Runbook: ExporterDown
Alert Details
- Alert Name: ExporterDown
- Expression:
sum by (hostname) (up{job="rtmpstat", nanocosmosGroup=~".+", instance=~".+", environment=~".+"}) == 0
Description
This alert triggers when the exporter for the rtmpstat job is down across all instances in the specified nanocosmosGroup and environment.
Possible Causes
- The exporter service is not running.
- Network issues preventing the exporter from reporting.
- Configuration errors in the exporter setup.

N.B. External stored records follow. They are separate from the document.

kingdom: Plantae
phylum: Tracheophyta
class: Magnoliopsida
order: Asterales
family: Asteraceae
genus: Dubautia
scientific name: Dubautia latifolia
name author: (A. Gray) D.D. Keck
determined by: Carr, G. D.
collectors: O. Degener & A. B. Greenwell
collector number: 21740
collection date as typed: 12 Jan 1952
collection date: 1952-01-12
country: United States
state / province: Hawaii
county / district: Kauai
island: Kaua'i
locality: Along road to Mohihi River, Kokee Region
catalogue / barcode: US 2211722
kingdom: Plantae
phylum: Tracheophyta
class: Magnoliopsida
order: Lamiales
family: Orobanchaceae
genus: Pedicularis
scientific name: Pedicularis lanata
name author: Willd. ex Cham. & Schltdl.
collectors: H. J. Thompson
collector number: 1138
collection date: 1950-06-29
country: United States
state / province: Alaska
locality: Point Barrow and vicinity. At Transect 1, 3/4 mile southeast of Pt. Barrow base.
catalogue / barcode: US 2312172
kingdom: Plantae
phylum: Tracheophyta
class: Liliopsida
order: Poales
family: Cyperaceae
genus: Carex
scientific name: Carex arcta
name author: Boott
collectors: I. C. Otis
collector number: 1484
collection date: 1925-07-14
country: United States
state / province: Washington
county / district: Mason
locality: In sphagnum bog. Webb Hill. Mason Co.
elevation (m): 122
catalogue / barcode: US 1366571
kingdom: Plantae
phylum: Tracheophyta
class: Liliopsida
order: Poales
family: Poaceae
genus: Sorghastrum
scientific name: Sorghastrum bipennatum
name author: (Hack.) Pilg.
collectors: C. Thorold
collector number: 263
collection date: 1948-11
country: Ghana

- Issues with the underlying infrastructure (e.g., server down).
Troubleshooting Steps
-
Check Exporter Service Status
- Command:
systemctl status exporter-service - Expected Output: The status of the exporter service. Look for “active (running)”.
- Example:
$ systemctl status exporter-service ● exporter-service.service - Exporter Service Loaded: loaded (/etc/systemd/system/exporter-service.service; enabled; vendor preset: enabled) Active: active (running) since Wed 2024-11-13 14:00:00 UTC; 19min ago
- Command:
-
Restart Exporter Service
- Command:
sudo systemctl restart exporter-service - Expected Output: The service restarts without errors.
- Example:
$ sudo systemctl restart exporter-service
- Command:
-
Check Network Connectivity
- Command:
ping -c 4 exporter-hostname - Expected Output: Successful ping responses.
- Example:
$ ping -c 4 exporter-hostname PING exporter-hostname (192.168.1.1) 56(84) bytes of data. 64 bytes from exporter-hostname: icmp_seq=1 ttl=64 time=0.123 ms 64 bytes from exporter-hostname: icmp_seq=2 ttl=64 time=0.124 ms 64 bytes from exporter-hostname: icmp_seq=3 ttl=64 time=0.125 ms 64 bytes from exporter-hostname: icmp_seq=4 ttl=64 time=0.126 ms
- Command:
-
Verify Exporter Configuration
- Command:
cat /etc/exporter/config.yml - Expected Output: Configuration file contents. Ensure all settings are correct.
- Example:
$ cat /etc/exporter/config.yml job_name: 'rtmpstat' static_configs: - targets: ['localhost:9100']
- Command:
Additional Steps
-
Check Logs for Errors
- Command:
journalctl -u exporter-service --since "1 hour ago" - Expected Output: Recent logs for the exporter service. Look for any error messages.
- Example:
$ journalctl -u exporter-service --since "1 hour ago" -- Logs begin at Wed 2024-11-13 13:00:00 UTC, end at Wed 2024-11-13 14:00:00 UTC. -- Nov 13 13:45:00 hostname exporter-service[1234]: Exporter started Nov 13 13:50:00 hostname exporter-service[1234]: Error: Connection refused
- Command:
-
Check Underlying Infrastructure
- Ensure the server hosting the exporter is up and running.
- Verify there are no ongoing maintenance activities or outages.